China's economic growth reached record highs in the second quarter of this year, noted the World Bank's China Quarterly Update, which was released in Beijing today. Bert Hofman, lead economist of the World Bank, said China's economy expanded by almost 11 percent in the first half of this year with the growth rate for the second quarter reaching the highest in over a decade.
Hofman noted the persistent existence of an imbalance in the economic growth for the second quarter. Industry continued to outpace services on the supply side and investment remained the main driver of demand. With export growth continuing to outpace import levels, the current account surplus has risen to record highs.
In reaction to recent economic statistics, the Chinese government had implemented a series of measures to cool down the economy, said the report. Such measures included monetary tightening by absorbing liquidity in the interbank market, administrative measures to limit investment in real estate, reinforcement of controls and regulations on investment projects and loosening restrictions on capital outflows.

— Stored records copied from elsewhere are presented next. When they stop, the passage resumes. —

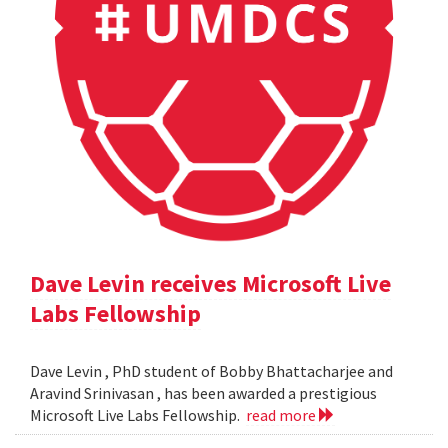
Dave Levin receives Microsoft Live
Labs Fellowship
Dave Levin , PhD student of Bobby Bhattacharjee and
Aravind Srinivasan , has been awarded a prestigious
Microsoft Live Labs Fellowship.
read more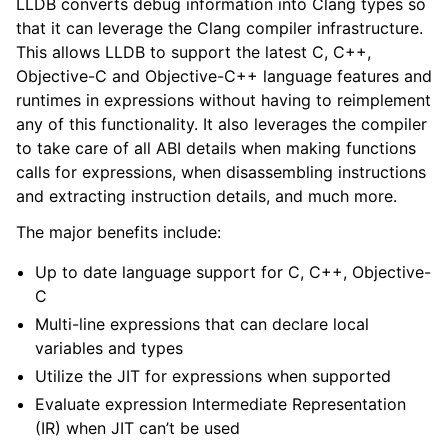
LLDB converts debug information into Clang types so
ggle navigation of Python API
that it can leverage the Clang compiler infrastructure.
This allows LLDB to support the latest C, C++,
ggle navigation of Python Extensions
Objective-C and Objective-C++ language features and
runtimes in expressions without having to reimplement
any of this functionality. It also leverages the compiler
to take care of all ABI details when making functions
calls for expressions, when disassembling instructions
and extracting instruction details, and much more.
The major benefits include:
Up to date language support for C, C++, Objective-
C
Multi-line expressions that can declare local
variables and types
Utilize the JIT for expressions when supported
Evaluate expression Intermediate Representation
(IR) when JIT can’t be used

Hofman said the outlook ahead for China's economy remained favorable. With production capacity continuing to expand in line with demand, inflation low and the current account in surplus, the main policy concern for the Chinese government is not general overheating.
Rather, the policymakers are worried that high investment could cause overcapacity in specific sectors and may affect the banks because loans could turn bad in the future, explained Hofman. However, he also noted that the government could take some comfort from the fact that most investment is financed from profits rather than credit and that the highest investment growth is happening in largely commercialized sectors where private enterprises play a significant role.
However, the continued investment boom does warrant concerns about efficiency. Louis Kuijs, the World Bank's senior economist on China and main author of the report, said that inefficiency and waste of resources do exist in specific companies and enterprises despite favorable profitability in the whole sector. Measures, including legislative ones are needed to press those whose fates are doomed to failure but are nevertheless continuing to waste resources.
On the external side, key risks are sharper than expected with a slowdown in the US economy and a disorderly resolution of global imbalances.
"The Chinese government may stay the course on current measures and await further evidence of their effects before initiating additional demand-reducing measures," said Hofman. "A drastic slowdown alone would lower imports and boost the current account, creating more problems for monetary policy and trade relations."
A continuation of the recent strengthening of the RMB against the US dollar could ameliorate part of this dilemma, as it would raise imports, reduce capital inflows and switch investment to the non-tradables sector. Also, the latest data suggests that the recent measures have started to have some effect on monetary aggregates, which have been expanding beyond targets.
As the Consumer Price Index remains moderate and there is no significant wage increases, it is highly unlikely that high inflation may occur, said Louis Kuijs. However, he did caution against unbalanced growth accompanying the rapid GDP growth. The current investment boom may give rise to a capital stock that would no longer be viable once relative prices and standards better reflected the government's new priorities, he warned.